----- Records shown -----

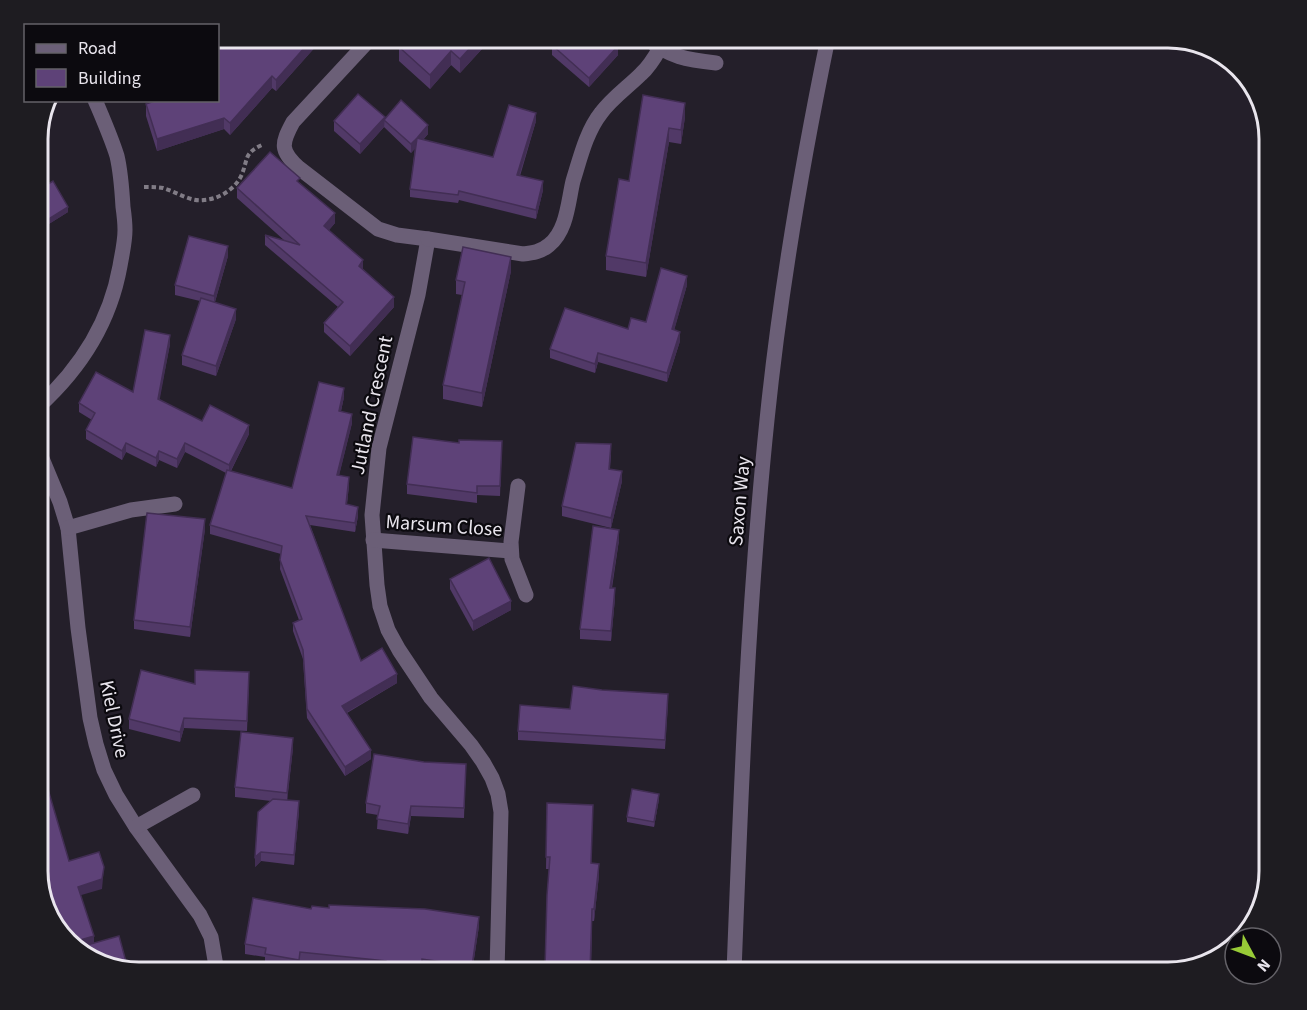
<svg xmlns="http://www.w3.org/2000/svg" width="1307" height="1010" font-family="'Source Sans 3',sans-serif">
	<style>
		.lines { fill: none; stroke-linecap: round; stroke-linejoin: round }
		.path { stroke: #817c86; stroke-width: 4; stroke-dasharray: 4.5 3; stroke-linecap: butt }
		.minor { stroke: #6b5f77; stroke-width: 15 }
		.wall { fill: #513967 }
		.shaded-wall { fill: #422e54 }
		.building { fill: #5e4278; stroke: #422e54; stroke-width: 1.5 }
		.labels { text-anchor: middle; stroke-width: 4.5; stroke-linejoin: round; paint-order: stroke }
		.street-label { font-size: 20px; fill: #e9e5ed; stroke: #0c0a0f }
		.rim { fill: none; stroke: #e9e5ed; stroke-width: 3 }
	</style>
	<rect width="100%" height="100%" fill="#241f2a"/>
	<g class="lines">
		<path class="path" d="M144,187C151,187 157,187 163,188C177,192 190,202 204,200C219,199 236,189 242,174C248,159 244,153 262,145"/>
		<g class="minor">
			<path d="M371,38L293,122C281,144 280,151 299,168L378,229L397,235L428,239L418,295L379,448L372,515L377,585L380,606L388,630L399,650L431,698L471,745L483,762L492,778L498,794L501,812L497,972"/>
			<path d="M647,38C668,57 688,60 716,63"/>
			<path d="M428,239L523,254C532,253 541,252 549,245C567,231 568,202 573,181C580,159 586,132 601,113C612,98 628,87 641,74C649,67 655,57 660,48"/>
			<path d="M38,407C80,369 110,322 120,266C122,254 125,242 125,230C125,222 124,214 123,207C122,190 121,173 117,156C111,137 103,119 95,100"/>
			<path d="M38,449L60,502L68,528L78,628L90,718L96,744L104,770L116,795L136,827L200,915L211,937L217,972"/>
			<path d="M518,486L511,542L512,559L526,595"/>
			<path d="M68,528L131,510L175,504"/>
			<path d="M373,540L511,551"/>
			<path d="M136,827L193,795"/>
			<path d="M734,972C741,788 748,604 767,420C780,292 802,164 828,38"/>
		</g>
	</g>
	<g class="wall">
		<path d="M317,38V45L276,91L272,88L230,135L224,129L157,151L146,116V104L218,100L246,46Z"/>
		<path d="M408,38H492L460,73L451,65L430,89L399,61V47Z"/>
		<path d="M552,45L618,55L589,87L552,55Z"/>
		<path d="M643,95L685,117L681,144L669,142L646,277L606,270V256L629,181Z"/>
		<path d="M385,119L428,134L423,140L493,157L536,121L520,176L543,190L536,219L459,200L458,203L410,197V189L415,148L411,153L384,127L360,154L334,131V121Z"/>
		<path d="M300,183L335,223L329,230L363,270L394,307L350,356L324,332V323L338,307L265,245V235L285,241L237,198V188Z"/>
		<path d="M38,190L68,212L44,227L38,216Z"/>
		<path d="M228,256L215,302L236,319L216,376L182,365V355L200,301L175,295V285Z"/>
		<path d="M511,271L482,407L443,399V385L462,295L456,294V280Z"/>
		<path d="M687,285L674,330L680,341L667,382L598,362L595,373L550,358V349L628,329L646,322Z"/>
		<path d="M170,344L159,400L202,421L249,434L231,471L292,488L344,397L341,411L352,423L339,475L349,485L347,504L358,516L355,532L310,525L361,661L397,683L347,713L371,759L345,776L307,718L303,659L293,631V623L299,620L280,569L281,554L210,534V525L226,473L185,452L177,468L159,460L156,467L126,452L122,460L86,439V430L92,420L79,412V403L133,392Z"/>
		<path d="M502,441L500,496L477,495V503L407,494V484L459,443Z"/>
		<path d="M611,454L610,469L622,481L611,528L562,516V506Z"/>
		<path d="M205,529L190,637L134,629V620Z"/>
		<path d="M619,540L612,588L615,598L611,641L580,639V629Z"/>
		<path d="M450,579L511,610L473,631L450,589Z"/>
		<path d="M249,682L247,731L184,728L180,742L129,729V719L195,684Z"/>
		<path d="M602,690L668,703L665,749L518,740V731L570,709Z"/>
		<path d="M293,748L287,800L299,811L294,865L261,861L255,867L271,801L235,797V787Z"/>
		<path d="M424,762L466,764L464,818L411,816L408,834L377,829L378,815L366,813V803Z"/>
		<path d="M659,799L654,827L627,822V817Z"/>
		<path d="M547,803L592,863L599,875L594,921H592L591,972H545L547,895L549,869H546Z"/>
		<path d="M311,909L479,926L472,972H448L422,969V972H386V970L300,962L299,969L265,964V957L245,954V944Z"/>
	</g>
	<g class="shaded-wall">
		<path d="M313,38H318L317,45L276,91V80Z"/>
		<path d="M479,38H492L460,73V59Z"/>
		<path d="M618,46V55L589,87V78Z"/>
		<path d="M451,51V65L430,89V75Z"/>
		<path d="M272,76V88L230,135V123Z"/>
		<path d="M685,103V117L681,144V130Z"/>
		<path d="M536,113V121L517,183V175Z"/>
		<path d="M385,117L384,127L360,154V144Z"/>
		<path d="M224,118V129L157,151V139Z"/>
		<path d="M428,125V134L417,146V138Z"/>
		<path d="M669,128V142L646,277V263Z"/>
		<path d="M417,138V147L411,153V144Z"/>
		<path d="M543,181V190L536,219V210Z"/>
		<path d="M68,207V212L44,227V222Z"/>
		<path d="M335,213V223L324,236V226Z"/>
		<path d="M228,246V256L214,305V296Z"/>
		<path d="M511,257V271L482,407V393Z"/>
		<path d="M363,260V270L359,266Z"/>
		<path d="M48,267V277L38,281V272Z"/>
		<path d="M687,276V285L672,338V329Z"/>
		<path d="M394,297V307L350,356V346Z"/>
		<path d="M236,309V319L216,376V366Z"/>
		<path d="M680,332V341L667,382V373Z"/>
		<path d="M170,335V344L158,409V399Z"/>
		<path d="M598,353V362L595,373V364Z"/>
		<path d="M344,388V397L339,420V411Z"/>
		<path d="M352,414V423L337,484V475Z"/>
		<path d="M249,425V434L229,474V465Z"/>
		<path d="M126,443V452L122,460V451Z"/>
		<path d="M185,443V452L177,468V459Z"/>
		<path d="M159,451V460L156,467V458Z"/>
		<path d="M622,471V481L611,528V518Z"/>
		<path d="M349,477V485L346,513V504Z"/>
		<path d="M358,507V516L355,532V523Z"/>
		<path d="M205,519V529L190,637V627Z"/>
		<path d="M619,530V540L610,597V588Z"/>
		<path d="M615,588V598L611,641V631Z"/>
		<path d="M511,601V610L473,631V621Z"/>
		<path d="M397,674V683L342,715V706Z"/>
		<path d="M184,718V728L180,742V732Z"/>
		<path d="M293,738V748L287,803V793Z"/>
		<path d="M371,750V759L345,776V767Z"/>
		<path d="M659,794V799L654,827V822Z"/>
		<path d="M299,801V811L294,865V855Z"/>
		<path d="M411,806V816L408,834V824Z"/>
		<path d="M261,852V861L255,867V857Z"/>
		<path d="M599,864V875L594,921V909Z"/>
		<path d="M104,867L102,889L78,896V887Z"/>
		<path d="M479,917V926L472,972V966Z"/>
		<path d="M94,936V945L77,951L70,943Z"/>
	</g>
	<g class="building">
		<path d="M218,38H237L246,46L254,38H313L276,80L272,76L230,123L224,118L157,139L146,104L157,100H218Z"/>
		<path d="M408,38H479L460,59L451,51L430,75L399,47Z"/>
		<path d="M559,38H609L618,46L589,78L552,45Z"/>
		<path d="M358,94L385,117L360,144L334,121Z"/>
		<path d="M643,95L685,103L681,130L669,128L646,263L606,256L619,179L629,181Z"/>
		<path d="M401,100L428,125L417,138L493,157L509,105L536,113L517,175L543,181L536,210L459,191L458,195L410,189L417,138L411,144L384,120Z"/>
		<path d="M270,152L300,178L297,181L335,213L324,226L363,260L359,266L394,297L350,346L324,323L343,302L265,235L300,245L237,188Z"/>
		<path d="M53,181L68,207L44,222L38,211V190Z"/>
		<path d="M189,236L228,246L214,296L175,285Z"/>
		<path d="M38,243L48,267L38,272Z"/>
		<path d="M463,247L511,257L482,393L443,385L465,282L456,280Z"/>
		<path d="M661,268L687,276L672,329L680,332L667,373L598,353L595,364L550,349L565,308L628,329L631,318L646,322Z"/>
		<path d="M201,298L236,309L216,366L182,355Z"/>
		<path d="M145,330L170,335L158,399L202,421L210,405L249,425L229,465L185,443L177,459L159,451L156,458L126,443L122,451L86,430L95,413L79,403L96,372L133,392Z"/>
		<path d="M319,382L344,388L339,411L352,414L337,475L349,477L346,504L358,507L355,523L306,516L361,661L382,648L397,674L342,706L371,750L345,767L307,709L303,650L293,623L302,619L280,560L282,546L210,525L227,470L292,488Z"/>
		<path d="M413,437L459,443V440L502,441L500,486H477V493L407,484Z"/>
		<path d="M576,443L611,444L609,469L622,471L611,518L562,506Z"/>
		<path d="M147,513L205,519L190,627L134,620Z"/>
		<path d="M593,526L619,530L610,588H615L611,631L580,629Z"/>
		<path d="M489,558L511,601L473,621L450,579Z"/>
		<path d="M141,670L195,684V670L249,672L247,721L184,718L180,732L129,719Z"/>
		<path d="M573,686L602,690L668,694L665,740L518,731L520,705L570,709Z"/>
		<path d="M241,732L293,738L287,793L235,787Z"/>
		<path d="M374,754L424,762L466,764L464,808L411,806L408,824L377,819L380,806L366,803Z"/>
		<path d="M38,755L69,861L99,852L104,867L102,879L78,887L94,936L70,943L48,916L38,877Z"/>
		<path d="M632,789L659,794L654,822L627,817Z"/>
		<path d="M273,799L299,801L294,855L261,852L255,857L258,812Z"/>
		<path d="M547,803L593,805L591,863L599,864L594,909H592L590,972H548V968H545L547,895L550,857H546Z"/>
		<path d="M253,898L311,909L312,906L329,908V905L425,909L479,917L472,966L422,959V966L386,964V961L300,952L299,960L265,954L266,948L245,944Z"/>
		<path d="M119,936L128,969L79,952L80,947Z"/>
	</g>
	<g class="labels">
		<g class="street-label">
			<text transform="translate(371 405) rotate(-78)" y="7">Jutland Crescent</text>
			<text transform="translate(739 501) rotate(-85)" y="7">Saxon Way</text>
			<text transform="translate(444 525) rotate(4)" y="7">Marsum Close</text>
			<text transform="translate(115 719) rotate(78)" y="7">Kiel Drive</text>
		</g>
	</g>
	<path d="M0 0H1307V1010H0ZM139 48H1168A91 91 0 0 1 1259 139V871A91 91 0 0 1 1168 962H139A91 91 0 0 1 48 871V139A91 91 0 0 1 139 48Z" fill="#1e1c21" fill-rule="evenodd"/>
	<path class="rim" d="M139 48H1168A91 91 0 0 1 1259 139V871A91 91 0 0 1 1168 962H139A91 91 0 0 1 48 871V139A91 91 0 0 1 139 48Z"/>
	<rect x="24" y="24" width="195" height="78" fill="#0c0a0f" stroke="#646268" stroke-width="1.5"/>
	<rect x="36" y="44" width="30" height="9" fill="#6b5f77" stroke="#646268" stroke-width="1.5"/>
	<text x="78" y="54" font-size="18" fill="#e9e5ed">Road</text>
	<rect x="36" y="69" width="30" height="18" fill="#5e4278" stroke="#646268" stroke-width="1.5"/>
	<text x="78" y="84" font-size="18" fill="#e9e5ed">Building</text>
	<g transform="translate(1253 956) rotate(131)"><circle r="28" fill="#0c0a0f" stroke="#646268" stroke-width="1.5"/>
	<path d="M0-4.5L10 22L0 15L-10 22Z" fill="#98cb37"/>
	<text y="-9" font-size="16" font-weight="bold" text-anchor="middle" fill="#e9e5ed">N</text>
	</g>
</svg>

-----

Copy task for the entries above: every line with the string "linecap".

		.lines { fill: none; stroke-linecap: round; stroke-linejoin: round }
		.path { stroke: #817c86; stroke-width: 4; stroke-dasharray: 4.5 3; stroke-linecap: butt }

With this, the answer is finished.